* YOUR GOAL *
Reproduce the data below in full and exclude every picture.

* INPUT DATA *
----------------------------------------

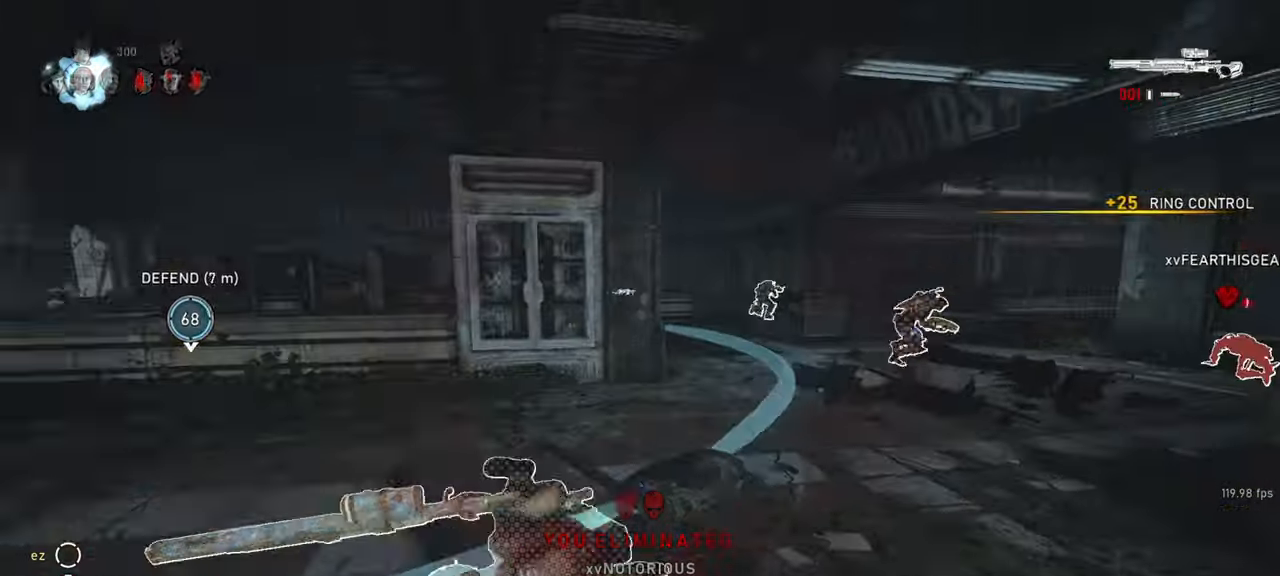
{"keys": ["w"], "mouse": ["wheel_down"], "events": [[367, "shift", "up"], [417, "mouse_wheel_down", "down"], [417, "space", "up"]]}
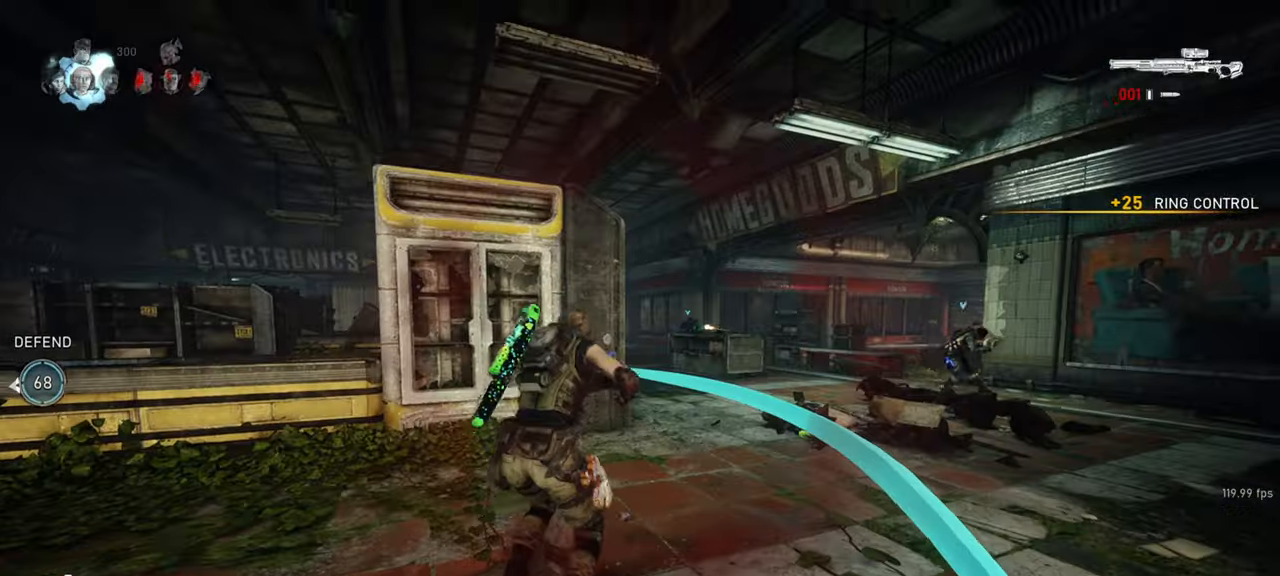
{"keys": ["shift", "space", "w"], "mouse": [], "events": [[133, "mouse_wheel_down", "up"], [217, "w", "up"], [300, "w", "down"], [400, "space", "down"], [433, "shift", "down"]]}
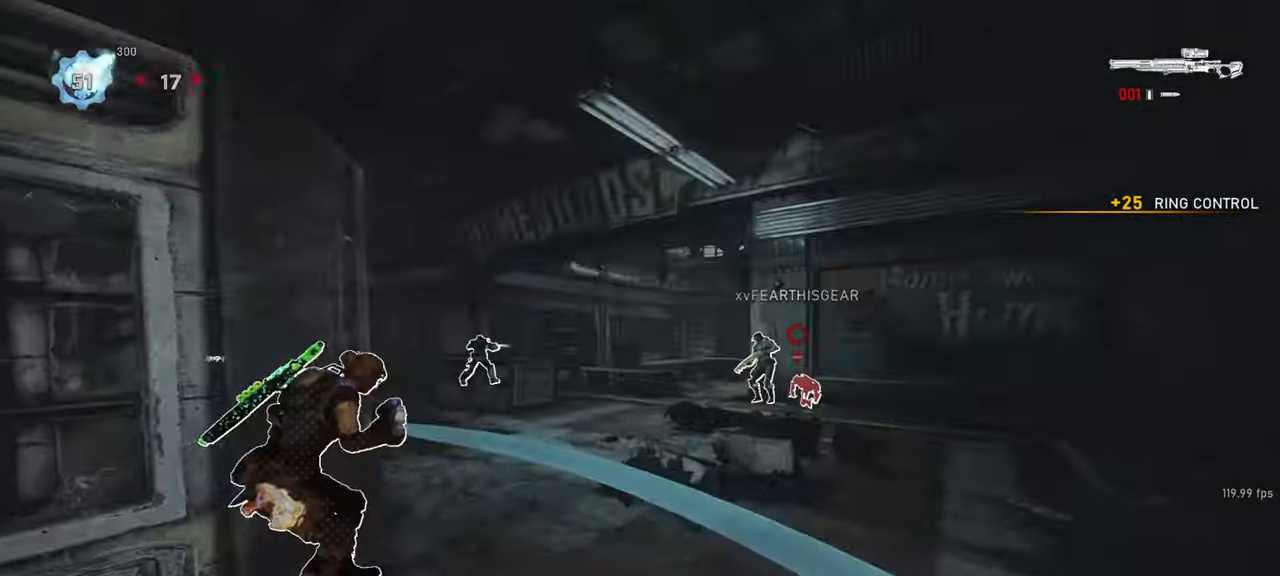
{"keys": ["a"], "mouse": ["right"], "events": [[67, "a", "down"], [117, "space", "up"], [150, "w", "up"], [317, "shift", "up"], [400, "mouse_right", "down"]]}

----------------------------------------

* REPLY TO THE TASK *
{"keys": ["w"], "mouse": ["wheel_down"], "events": [[367, "shift", "up"], [417, "mouse_wheel_down", "down"], [417, "space", "up"]]}
{"keys": ["shift", "space", "w"], "mouse": [], "events": [[133, "mouse_wheel_down", "up"], [217, "w", "up"], [300, "w", "down"], [400, "space", "down"], [433, "shift", "down"]]}
{"keys": ["a"], "mouse": ["right"], "events": [[67, "a", "down"], [117, "space", "up"], [150, "w", "up"], [317, "shift", "up"], [400, "mouse_right", "down"]]}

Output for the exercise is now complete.